Today, Linux is definitely on the mainstream path. Leading IT vendors like Veritas, Oracle, IBM, HP, Intel and Novell are delivering enterprise-ready solutions for Linux and are investing heavily in its future development. It’s where the market is growing the fastest, and it’s the direction our customers want us to go.

Support from these vendors is enabling customers to deploy a much wider set of commercial applications. They say database workloads are the final frontiers for an OS to be mainstream in the enterprise. Well, guess what? This year is proving to be the year when many customers are moving their database workload over to Linux.

LinuxInsider: How far along are we on the path to that mainstream adoption?

Nevatia: Linux is already mainstream in some industries and applications. Linux perhaps commands the largest number of servers when it comes to deploying the edge-tier servers. It’s now spanning multiple industries and applications and further going deeper into the enterprise.

Besides the financial and the telecom sectors, we are now seeing strong traction across the board, in the healthcare, e-business, government and transportation sectors. Even insurance companies, which have traditionally been very conservative, are keenly evaluating prospects of Linux. We all know some of these companies are so conservative that one can argue they have missed the whole open-system movement and are still revolving around the mainframe world. Some customers now even want to run Linux on the mainframe.

LinuxInsider: Would you care to comment on some of the improvements in both the reality and perception of Linux security?

Nevatia: There are multiple aspects of security. We don’t claim to be the security experts — other companies have that expertise. That said, let’s reflect on two aspects of security: prevention and protection.

Prevention involves making sure your environment is not susceptible to external malicious agents taking advantage of intentional or unintentional holes. This requires you to have better understanding and visibility of your environment. Linux is built on open-source technology, which provides the visibility necessary for making sure there is no such vulnerability. No software is perfect, but being open source enables such shortcomings to be identified and fixed almost with the same ease.

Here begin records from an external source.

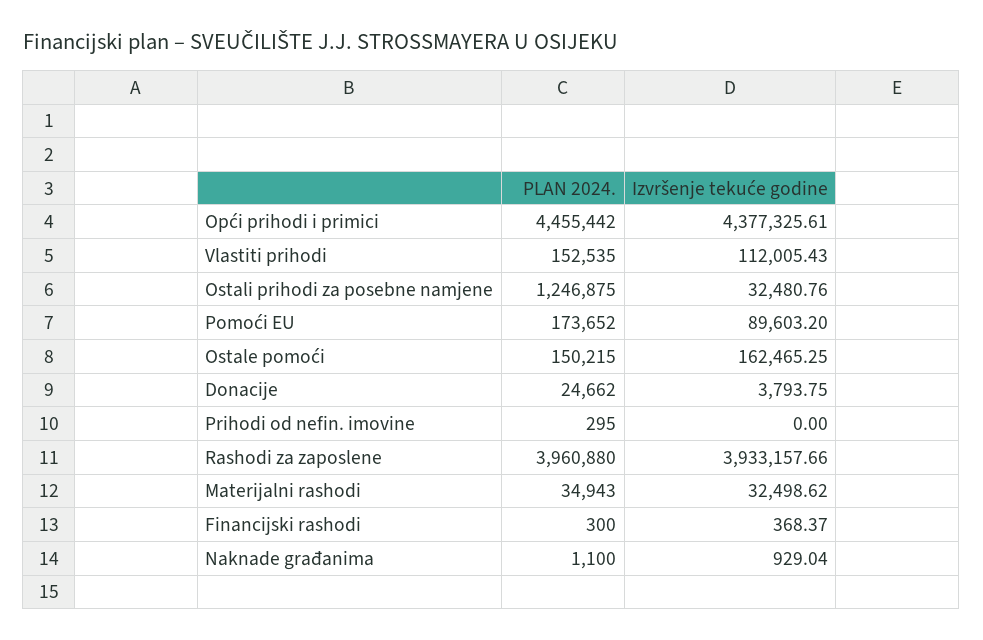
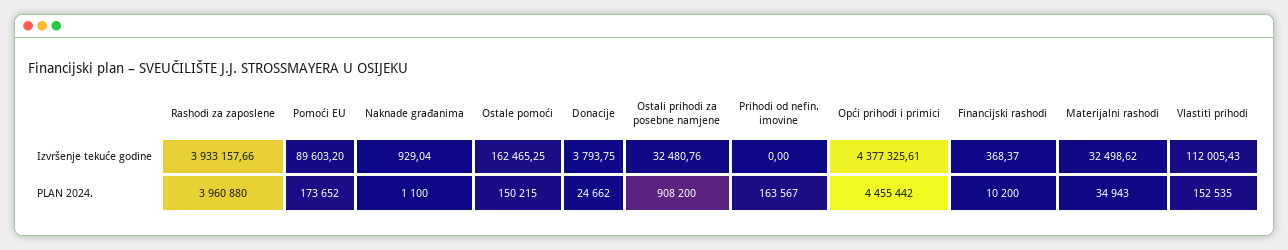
  {
    "PLAN 2024.": {
      "Opći prihodi i primici": 4455442,
      "Vlastiti prihodi": 152535,
-     "Ostali prihodi za posebne namjene": 1246875,
+     "Ostali prihodi za posebne namjene": 908200,
      "Pomoći EU": 173652,
      "Ostale pomoći": 150215,
      "Donacije": 24662,
-     "Prihodi od nefin. imovine": 295,
+     "Prihodi od nefin. imovine": 163567,
      "Rashodi za zaposlene": 3960880,
      "Materijalni rashodi": 34943,
-     "Financijski rashodi": 300,
+     "Financijski rashodi": 10200,
      "Naknade građanima": 1100
    },
    "Izvršenje tekuće godine": {
      "Opći prihodi i primici": 4377325.61,
      "Vlastiti prihodi": 112005.43,
      "Ostali prihodi za posebne namjene": 32480.76,
      "Pomoći EU": 89603.2,
      "Ostale pomoći": 162465.25,
      "Donacije": 3793.75,
      "Prihodi od nefin. imovine": 0,
      "Rashodi za zaposlene": 3933157.66,
      "Materijalni rashodi": 32498.62,
      "Financijski rashodi": 368.37,
      "Naknade građanima": 929.04
    }
  }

Protection — more specifically, data protection — involves making data, the most valuable asset, as secure as possible. Veritas has built a business around providing the highest levels of functionality to secure customers’ data and providing business continuity. So we take a holistic view, regardless of the platform — whether it is Windows, Unix or Linux.

If users have diligently backed up and archived, then they can quickly recover critical business data — up to the instant just before disaster struck. If companies cluster and configure their enterprise applications and databases, they can then automatically failover, in the case of a site outage, to the next available server regardless of whether that server is next door or three states away.

LinuxInsider: What type of datacenter do you envision for the typical, security-minded, large corporation in the years ahead?

Nevatia: We envision a heterogeneous datacenter that functions more like an IT utility where data assets are distributed, yet highly consolidated, across multiple locations and tied together — virtualized — in a highly secure and efficient manner for optimum usability and overall system integrity.

Security management will become more centralized and automated to standardize and enforce security policies. Intrusion detection systems will become more heuristic in that the systems will intelligently seek out, monitor and automatically correct anomalies before they adversely impact the system.

Managing system security issues will be yet another capability enabled by provisioning. Datacenter administrators will be able to respond to security risks by creating or updating images of a standard “good” server OS and automatically rolling it out to multiple servers. In fact, Veritas customers can accomplish on-the-fly asset provisioning today using our OpForce product.